In 20 years as tribal chairman, Stanley R. Crooks, 70, became perhaps the most powerful and philanthropic force in Indian Country, transforming the Shakopee Mdewakanton Sioux into one of the nation's wealthiest bands.
The navy blue Lincoln Navigator climbed up the bluff and down the steep bank on the south side of the Minnesota River near Granite Falls.
It was Sunday morning, Aug. 5, and Stanley Crooks was back home where he grew up -- attending the annual Upper Sioux powwow. Cheryl, his wife of 48 years, was at his side as she had been since they were 7-year-old schoolmates.
They married in 1962, when he returned from the Navy. For 20 years, he worked as a draftsman at the now- defunct Whirlpool factory on St. Paul's East Side, commuting from Shakopee in a beat-up green car with cardboard covering holes in the floorboards.
"He'd have to dust his clothes off when he got to work," Cheryl recalled.
That was long before he parlayed tribal politics and gaming into personal wealth. In the 1960s, the Shakopee Mdewakanton Community had one well, no running water and gravel roads.
Under Crooks' leadership and the growth of the swank Mystic Lake Casino, annual payments climbed to $1 million for each of the band's 420 members. The band contributed more than $28 million a year to tribes from Montana to Wisconsin, financing community centers, clinics and casinos.
On that warm August morning, Cheryl worried when her husband said he was going out for a while. His health was failing. But he cajoled his cousin's son, Dylan Goetsch, to drive around the back roads for three hours. "He started telling story after story and reminiscing," said Dylan, 26.

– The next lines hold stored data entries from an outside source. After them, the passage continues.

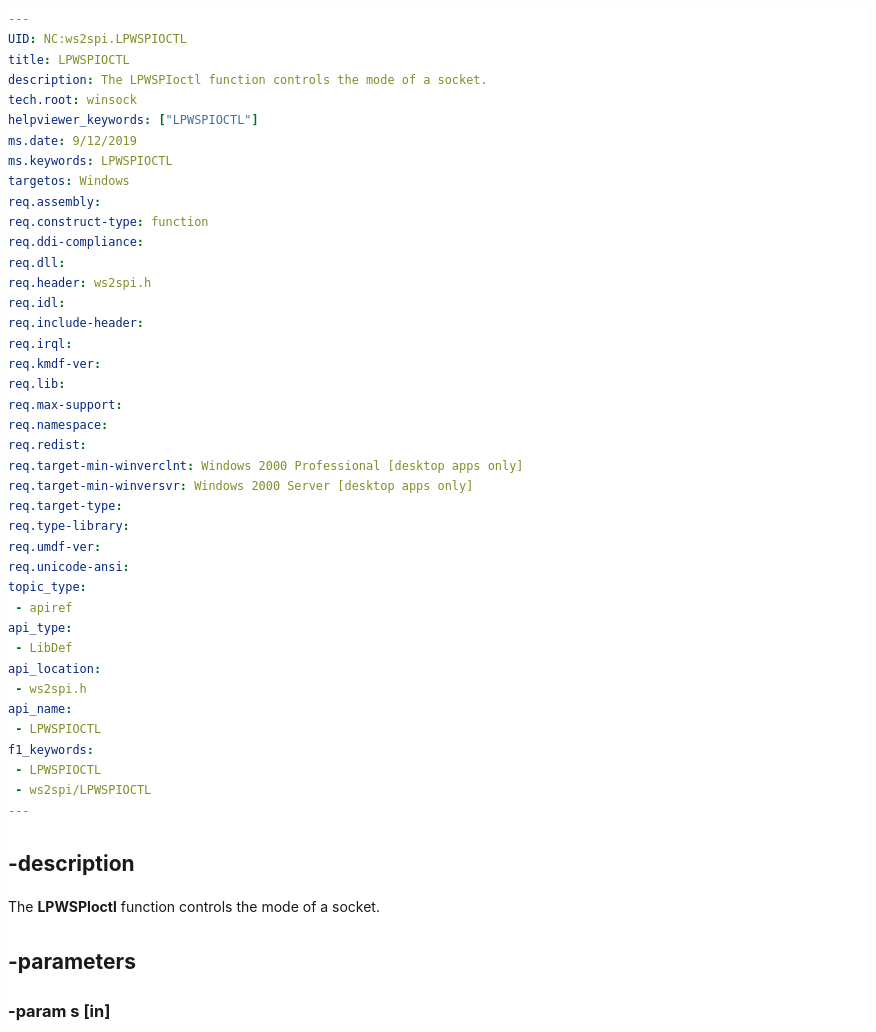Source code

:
 ```yaml
---
UID: NC:ws2spi.LPWSPIOCTL
title: LPWSPIOCTL
description: The LPWSPIoctl function controls the mode of a socket.
tech.root: winsock
helpviewer_keywords: ["LPWSPIOCTL"]
ms.date: 9/12/2019
ms.keywords: LPWSPIOCTL
targetos: Windows
req.assembly: 
req.construct-type: function
req.ddi-compliance: 
req.dll: 
req.header: ws2spi.h
req.idl: 
req.include-header: 
req.irql: 
req.kmdf-ver: 
req.lib: 
req.max-support: 
req.namespace: 
req.redist: 
req.target-min-winverclnt: Windows 2000 Professional [desktop apps only]
req.target-min-winversvr: Windows 2000 Server [desktop apps only]
req.target-type: 
req.type-library: 
req.umdf-ver: 
req.unicode-ansi: 
topic_type:
 - apiref
api_type:
 - LibDef
api_location:
 - ws2spi.h
api_name:
 - LPWSPIOCTL
f1_keywords:
 - LPWSPIOCTL
 - ws2spi/LPWSPIOCTL
---
```


## -description

The **LPWSPIoctl** function controls the mode of a socket.

## -parameters

### -param s [in]
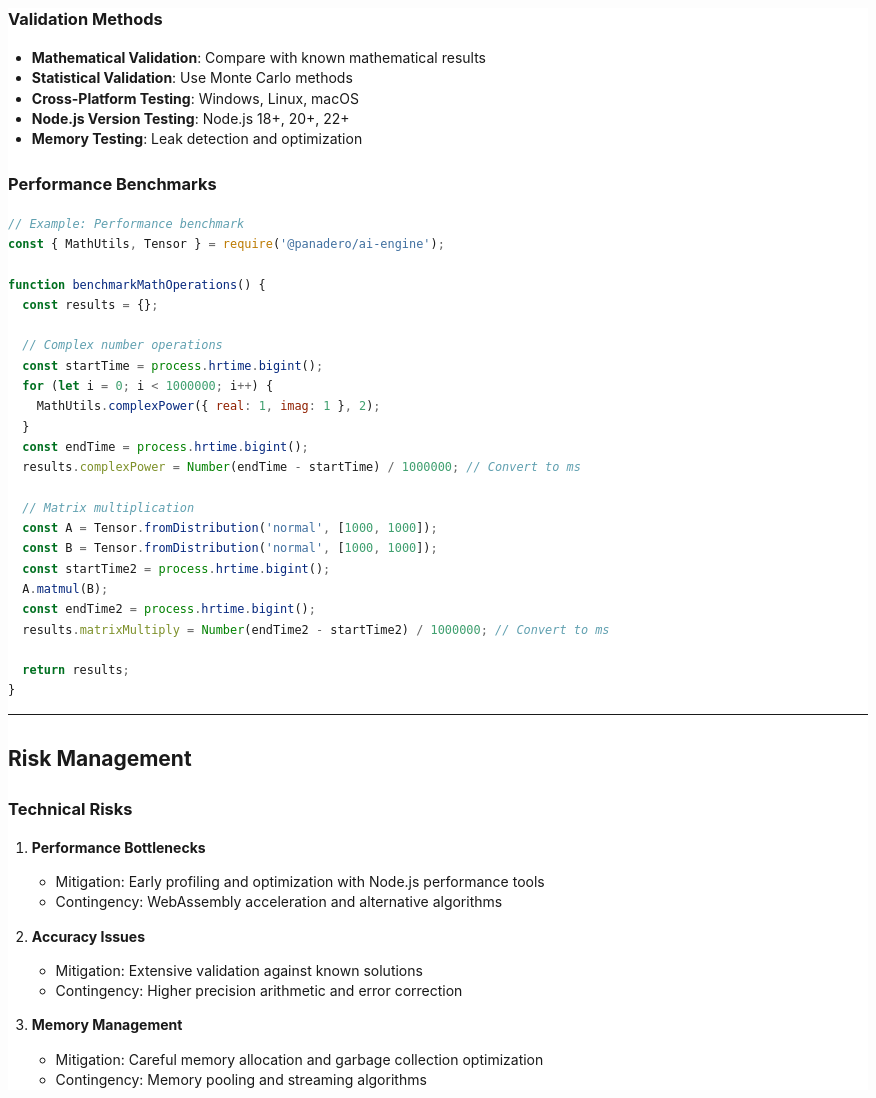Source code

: ### Validation Methods
- **Mathematical Validation**: Compare with known mathematical results
- **Statistical Validation**: Use Monte Carlo methods
- **Cross-Platform Testing**: Windows, Linux, macOS
- **Node.js Version Testing**: Node.js 18+, 20+, 22+
- **Memory Testing**: Leak detection and optimization

### Performance Benchmarks
```javascript
// Example: Performance benchmark
const { MathUtils, Tensor } = require('@panadero/ai-engine');

function benchmarkMathOperations() {
  const results = {};
  
  // Complex number operations
  const startTime = process.hrtime.bigint();
  for (let i = 0; i < 1000000; i++) {
    MathUtils.complexPower({ real: 1, imag: 1 }, 2);
  }
  const endTime = process.hrtime.bigint();
  results.complexPower = Number(endTime - startTime) / 1000000; // Convert to ms
  
  // Matrix multiplication
  const A = Tensor.fromDistribution('normal', [1000, 1000]);
  const B = Tensor.fromDistribution('normal', [1000, 1000]);
  const startTime2 = process.hrtime.bigint();
  A.matmul(B);
  const endTime2 = process.hrtime.bigint();
  results.matrixMultiply = Number(endTime2 - startTime2) / 1000000; // Convert to ms
  
  return results;
}
```

---

## Risk Management

### Technical Risks
1. **Performance Bottlenecks**
   - Mitigation: Early profiling and optimization with Node.js performance tools
   - Contingency: WebAssembly acceleration and alternative algorithms

2. **Accuracy Issues**
   - Mitigation: Extensive validation against known solutions
   - Contingency: Higher precision arithmetic and error correction

3. **Memory Management**
   - Mitigation: Careful memory allocation and garbage collection optimization
   - Contingency: Memory pooling and streaming algorithms
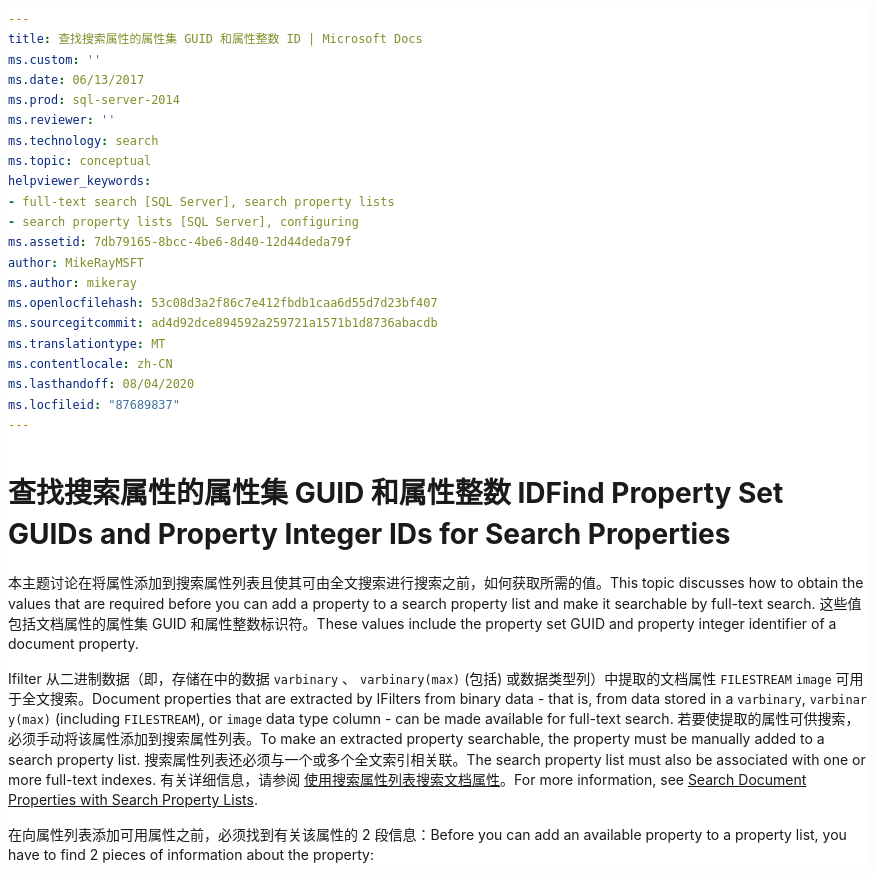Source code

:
 ```yaml
---
title: 查找搜索属性的属性集 GUID 和属性整数 ID | Microsoft Docs
ms.custom: ''
ms.date: 06/13/2017
ms.prod: sql-server-2014
ms.reviewer: ''
ms.technology: search
ms.topic: conceptual
helpviewer_keywords:
- full-text search [SQL Server], search property lists
- search property lists [SQL Server], configuring
ms.assetid: 7db79165-8bcc-4be6-8d40-12d44deda79f
author: MikeRayMSFT
ms.author: mikeray
ms.openlocfilehash: 53c08d3a2f86c7e412fbdb1caa6d55d7d23bf407
ms.sourcegitcommit: ad4d92dce894592a259721a1571b1d8736abacdb
ms.translationtype: MT
ms.contentlocale: zh-CN
ms.lasthandoff: 08/04/2020
ms.locfileid: "87689837"
---
```

# <a name="find-property-set-guids-and-property-integer-ids-for-search-properties"></a><span data-ttu-id="09e06-102">查找搜索属性的属性集 GUID 和属性整数 ID</span><span class="sxs-lookup"><span data-stu-id="09e06-102">Find Property Set GUIDs and Property Integer IDs for Search Properties</span></span>
  <span data-ttu-id="09e06-103">本主题讨论在将属性添加到搜索属性列表且使其可由全文搜索进行搜索之前，如何获取所需的值。</span><span class="sxs-lookup"><span data-stu-id="09e06-103">This topic discusses how to obtain the values that are required before you can add a property to a search property list and make it searchable by full-text search.</span></span> <span data-ttu-id="09e06-104">这些值包括文档属性的属性集 GUID 和属性整数标识符。</span><span class="sxs-lookup"><span data-stu-id="09e06-104">These values include the property set GUID and property integer identifier of a document property.</span></span>  
  
 <span data-ttu-id="09e06-105">Ifilter 从二进制数据（即，存储在中的数据 `varbinary` 、 `varbinary(max)` (包括) 或数据类型列）中提取的文档属性 `FILESTREAM` `image` 可用于全文搜索。</span><span class="sxs-lookup"><span data-stu-id="09e06-105">Document properties that are extracted by IFilters from binary data - that is, from data stored in a `varbinary`, `varbinary(max)` (including `FILESTREAM`), or `image` data type column - can be made available for full-text search.</span></span> <span data-ttu-id="09e06-106">若要使提取的属性可供搜索，必须手动将该属性添加到搜索属性列表。</span><span class="sxs-lookup"><span data-stu-id="09e06-106">To make an extracted property searchable, the property must be manually added to a search property list.</span></span> <span data-ttu-id="09e06-107">搜索属性列表还必须与一个或多个全文索引相关联。</span><span class="sxs-lookup"><span data-stu-id="09e06-107">The search property list must also be associated with one or more full-text indexes.</span></span> <span data-ttu-id="09e06-108">有关详细信息，请参阅 [使用搜索属性列表搜索文档属性](search-document-properties-with-search-property-lists.md)。</span><span class="sxs-lookup"><span data-stu-id="09e06-108">For more information, see [Search Document Properties with Search Property Lists](search-document-properties-with-search-property-lists.md).</span></span>  
  
 <span data-ttu-id="09e06-109">在向属性列表添加可用属性之前，必须找到有关该属性的 2 段信息：</span><span class="sxs-lookup"><span data-stu-id="09e06-109">Before you can add an available property to a property list, you have to find 2 pieces of information about the property:</span></span>  
  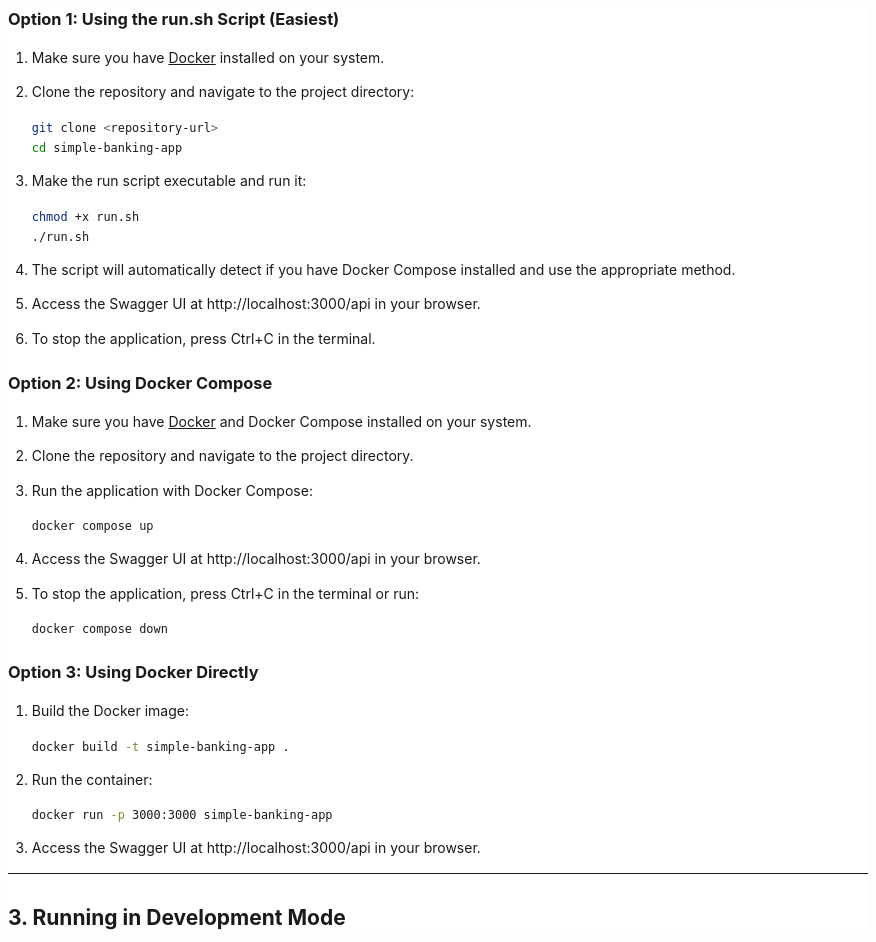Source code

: ### Option 1: Using the run.sh Script (Easiest)

1. Make sure you have [Docker](https://www.docker.com/get-started) installed on your system.

2. Clone the repository and navigate to the project directory:
   ```bash
   git clone <repository-url>
   cd simple-banking-app
   ```

3. Make the run script executable and run it:
   ```bash
   chmod +x run.sh
   ./run.sh
   ```

4. The script will automatically detect if you have Docker Compose installed and use the appropriate method.

5. Access the Swagger UI at http://localhost:3000/api in your browser.

6. To stop the application, press Ctrl+C in the terminal.

### Option 2: Using Docker Compose

1. Make sure you have [Docker](https://www.docker.com/get-started) and Docker Compose installed on your system.

2. Clone the repository and navigate to the project directory.

3. Run the application with Docker Compose:
   ```bash
   docker compose up
   ```

4. Access the Swagger UI at http://localhost:3000/api in your browser.

5. To stop the application, press Ctrl+C in the terminal or run:
   ```bash
   docker compose down
   ```

### Option 3: Using Docker Directly

1. Build the Docker image:
   ```bash
   docker build -t simple-banking-app .
   ```

2. Run the container:
   ```bash
   docker run -p 3000:3000 simple-banking-app
   ```

3. Access the Swagger UI at http://localhost:3000/api in your browser.

---

## 3. Running in Development Mode
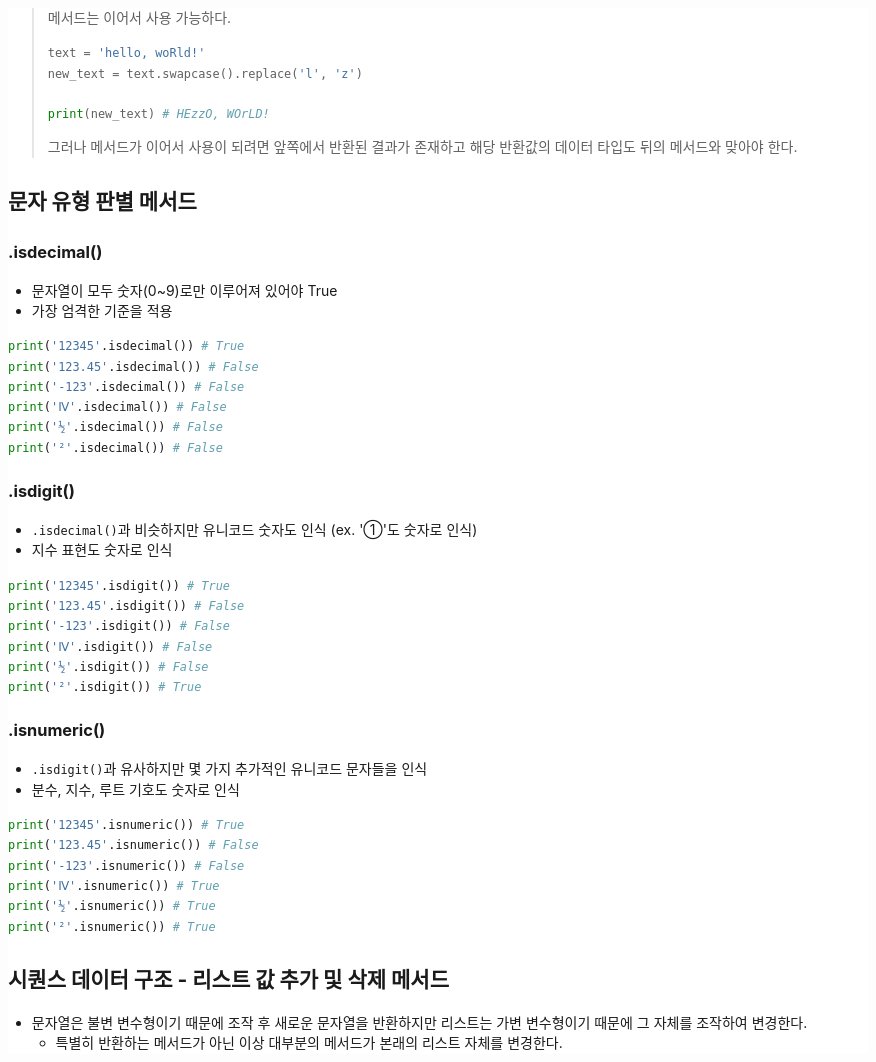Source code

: > 메서드는 이어서 사용 가능하다.
> ```python
> text = 'hello, woRld!'
> new_text = text.swapcase().replace('l', 'z')
> 
> print(new_text) # HEzzO, WOrLD!
> ```
> 그러나 메서드가 이어서 사용이 되려면 앞쪽에서 반환된 결과가 존재하고 해당 반환값의 데이터 타입도 뒤의 메서드와 맞아야 한다.

## 문자 유형 판별 메서드
### .isdecimal()
- 문자열이 모두 숫자(0~9)로만 이루어져 있어야 True
- 가장 엄격한 기준을 적용
```python
print('12345'.isdecimal()) # True
print('123.45'.isdecimal()) # False
print('-123'.isdecimal()) # False
print('Ⅳ'.isdecimal()) # False
print('½'.isdecimal()) # False
print('²'.isdecimal()) # False
```

### .isdigit()
- `.isdecimal()`과 비슷하지만 유니코드 숫자도 인식 (ex. '①'도 숫자로 인식)
- 지수 표현도 숫자로 인식
```python
print('12345'.isdigit()) # True
print('123.45'.isdigit()) # False
print('-123'.isdigit()) # False
print('Ⅳ'.isdigit()) # False
print('½'.isdigit()) # False
print('²'.isdigit()) # True
```

### .isnumeric()
- `.isdigit()`과 유사하지만 몇 가지 추가적인 유니코드 문자들을 인식
- 분수, 지수, 루트 기호도 숫자로 인식
```python
print('12345'.isnumeric()) # True
print('123.45'.isnumeric()) # False
print('-123'.isnumeric()) # False
print('Ⅳ'.isnumeric()) # True
print('½'.isnumeric()) # True
print('²'.isnumeric()) # True
```




## 시퀀스 데이터 구조 - 리스트 값 추가 및 삭제 메서드
- 문자열은 불변 변수형이기 때문에 조작 후 새로운 문자열을 반환하지만 리스트는 가변 변수형이기 때문에 그 자체를 조작하여 변경한다.
    - 특별히 반환하는 메서드가 아닌 이상 대부분의 메서드가 본래의 리스트 자체를 변경한다.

Down by the river, Crooks nodded to the cottonwood trees where he swung on ropes and splashed into the water as a boy.
He showed Dylan where he walked to school.
They stopped at the sandbar where Crooks had fished and saw two guys in their 20s -- one white and one Dakota. From the front seat, Crooks asked if they were catching anything. Not much luck, they shrugged.
"They had no clue who he was," Dylan said. "He was such a humble guy, he never drew attention to himself."